A paragliding accident in Hualien County yesterday resulted in the death of a coach and left a passenger, who was a tourist from China, in serious condition, after their paraglider hit a power transmission line and crashed.
Firefighters in Hualien’s Wanrong Township (萬榮) rushed 57-year-old coach Wang Tien-ming (王田明) and the 25-year-old traveler, surnamed Tao (陶), to a local hospital after receiving an emergency call yesterday morning.
Wang was pronounced dead at the hospital, while Tao was conscious and able to speak, Wanrong Fire Department captain Hu Yu-hsi (胡友熙) said.
Medics found that Tao had fractured vertebrae and broken limbs, Hu added.
Tao said he is a student at Shanghai Fudan University and came to Taiwan with three Chinese friends for the Lunar New Year holiday.
There was a strong wind, and Tao and Wang soon found themselves dangling from a high-voltage transmission cable over a betel nut plantation in a hilly area.

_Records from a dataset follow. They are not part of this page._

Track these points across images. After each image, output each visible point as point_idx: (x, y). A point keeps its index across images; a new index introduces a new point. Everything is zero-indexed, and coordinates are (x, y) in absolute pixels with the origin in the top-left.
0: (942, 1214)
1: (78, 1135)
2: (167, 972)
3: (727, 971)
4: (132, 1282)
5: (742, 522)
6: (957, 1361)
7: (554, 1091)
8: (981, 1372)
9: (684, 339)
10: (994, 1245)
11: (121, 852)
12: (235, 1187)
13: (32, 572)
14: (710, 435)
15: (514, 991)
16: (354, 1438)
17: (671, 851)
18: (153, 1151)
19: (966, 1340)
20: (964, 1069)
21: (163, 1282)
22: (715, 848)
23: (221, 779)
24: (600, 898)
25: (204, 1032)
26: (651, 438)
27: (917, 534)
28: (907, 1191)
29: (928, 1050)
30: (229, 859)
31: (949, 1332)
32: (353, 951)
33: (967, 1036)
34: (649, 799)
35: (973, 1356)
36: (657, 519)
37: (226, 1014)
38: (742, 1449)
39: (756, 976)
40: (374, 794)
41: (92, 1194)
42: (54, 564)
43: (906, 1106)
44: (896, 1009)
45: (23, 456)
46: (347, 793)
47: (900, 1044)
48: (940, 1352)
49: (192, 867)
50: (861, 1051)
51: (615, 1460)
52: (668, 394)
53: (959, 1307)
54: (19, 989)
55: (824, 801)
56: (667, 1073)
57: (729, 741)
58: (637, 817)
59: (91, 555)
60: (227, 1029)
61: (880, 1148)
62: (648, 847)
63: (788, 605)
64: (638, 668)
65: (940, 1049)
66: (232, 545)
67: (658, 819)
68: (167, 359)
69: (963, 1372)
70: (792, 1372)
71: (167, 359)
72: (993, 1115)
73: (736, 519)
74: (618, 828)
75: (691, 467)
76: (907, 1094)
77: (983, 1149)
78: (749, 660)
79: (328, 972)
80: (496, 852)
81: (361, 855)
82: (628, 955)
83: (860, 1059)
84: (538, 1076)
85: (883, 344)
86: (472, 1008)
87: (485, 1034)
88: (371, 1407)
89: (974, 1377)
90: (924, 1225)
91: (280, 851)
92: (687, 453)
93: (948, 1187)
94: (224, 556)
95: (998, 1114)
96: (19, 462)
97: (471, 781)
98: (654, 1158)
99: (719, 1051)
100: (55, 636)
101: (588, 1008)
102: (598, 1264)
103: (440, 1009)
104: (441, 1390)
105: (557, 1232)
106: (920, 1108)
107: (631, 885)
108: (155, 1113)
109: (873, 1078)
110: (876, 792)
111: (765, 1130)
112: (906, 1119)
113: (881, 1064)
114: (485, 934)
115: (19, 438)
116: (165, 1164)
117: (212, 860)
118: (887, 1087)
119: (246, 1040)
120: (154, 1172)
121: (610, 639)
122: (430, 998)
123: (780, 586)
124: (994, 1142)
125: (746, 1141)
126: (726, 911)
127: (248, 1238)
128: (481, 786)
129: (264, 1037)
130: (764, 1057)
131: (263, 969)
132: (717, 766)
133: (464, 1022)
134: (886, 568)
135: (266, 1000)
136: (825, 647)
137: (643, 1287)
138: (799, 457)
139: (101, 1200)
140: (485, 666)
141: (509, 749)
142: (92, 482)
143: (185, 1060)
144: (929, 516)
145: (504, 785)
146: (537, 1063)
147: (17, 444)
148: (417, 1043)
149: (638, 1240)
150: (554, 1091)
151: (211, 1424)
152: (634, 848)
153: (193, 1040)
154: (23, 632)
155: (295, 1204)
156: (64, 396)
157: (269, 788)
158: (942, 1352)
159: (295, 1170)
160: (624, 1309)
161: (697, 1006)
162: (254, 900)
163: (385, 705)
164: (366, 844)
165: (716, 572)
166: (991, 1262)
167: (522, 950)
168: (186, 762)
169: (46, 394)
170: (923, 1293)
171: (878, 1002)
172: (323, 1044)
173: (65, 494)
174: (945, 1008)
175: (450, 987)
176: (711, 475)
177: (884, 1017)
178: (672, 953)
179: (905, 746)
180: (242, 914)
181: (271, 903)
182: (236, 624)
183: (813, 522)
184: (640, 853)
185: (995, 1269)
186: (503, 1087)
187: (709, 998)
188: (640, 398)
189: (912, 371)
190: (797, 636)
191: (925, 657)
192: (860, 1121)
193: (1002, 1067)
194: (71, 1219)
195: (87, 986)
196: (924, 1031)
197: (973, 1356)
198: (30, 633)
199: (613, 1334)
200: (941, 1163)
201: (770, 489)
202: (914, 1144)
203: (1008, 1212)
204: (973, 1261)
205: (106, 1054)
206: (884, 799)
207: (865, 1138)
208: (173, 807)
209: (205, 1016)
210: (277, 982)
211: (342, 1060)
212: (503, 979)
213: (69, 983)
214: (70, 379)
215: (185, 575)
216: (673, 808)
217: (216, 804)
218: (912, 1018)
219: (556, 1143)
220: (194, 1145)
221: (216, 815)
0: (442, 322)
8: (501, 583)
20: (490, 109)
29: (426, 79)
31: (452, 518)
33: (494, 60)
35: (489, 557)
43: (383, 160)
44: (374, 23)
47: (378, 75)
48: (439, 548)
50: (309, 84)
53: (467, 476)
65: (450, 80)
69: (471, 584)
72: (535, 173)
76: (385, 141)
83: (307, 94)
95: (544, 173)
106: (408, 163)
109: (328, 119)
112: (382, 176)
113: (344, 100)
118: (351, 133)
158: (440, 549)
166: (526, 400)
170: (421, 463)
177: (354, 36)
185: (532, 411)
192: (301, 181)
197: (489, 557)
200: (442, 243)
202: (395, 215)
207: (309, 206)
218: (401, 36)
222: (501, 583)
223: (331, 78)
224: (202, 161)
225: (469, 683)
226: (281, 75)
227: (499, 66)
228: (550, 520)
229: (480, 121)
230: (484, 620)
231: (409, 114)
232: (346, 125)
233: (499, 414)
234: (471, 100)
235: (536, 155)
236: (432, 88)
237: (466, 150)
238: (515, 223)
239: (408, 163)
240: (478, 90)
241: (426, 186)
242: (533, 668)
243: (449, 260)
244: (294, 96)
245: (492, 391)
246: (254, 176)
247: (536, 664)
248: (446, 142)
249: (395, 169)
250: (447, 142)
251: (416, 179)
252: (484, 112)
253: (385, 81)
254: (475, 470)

Wang used his mobile phone to call for help and reported their location before cutting the ropes with some pliers, sending the two falling to the ground, Tao said.
The area was windy and foggy in the morning, “so maybe the pilot did not take adequate account of the distance and the paraglider got tangled up in electrical lines,” Hu said.
When rescuers arrived at the location, they could see the paraglider’s canopy, harnesses and ropes dangling from the electricity lines high up in the air, right next to an electricity tower, he said
Wang reportedly held a license for operating a tandem paraglider, was certified by the Chinese Taipei Aerosports Federation and won first place at a paragliding competition in 2010.
Acquaintances were quoted as saying that Wang had more than 15 years of paragliding experience and was considered one of the top paraglider pilots in Hualien.
However, media reports showed that he had been involved in an accident before.
In 2016, Wang took a Chinese female tourist flying, but their paraglider hit turbulence and they fell to the ground from 10m.
Wang was not seriously injured, but the woman broke several vertebrae. Her injuries had required a long hospitalization and she sued him for the NT$300,000 medical bill.
News reports quoted the woman as saying that Wang was irresponsible and refused to pay, even though he owned the paragliding company.
Wang got in trouble with the law in 2009 when he was sentenced to four years in prison for vote buying during his campaign as the Chinese Nationalist Party (KMT) candidate for Wanrong Township mayor, an election that he lost.
On his company’s website, Wang said that his firm was the only paragliding business in Hualien with licensed coaches and that flights cost NT$2,500 per person.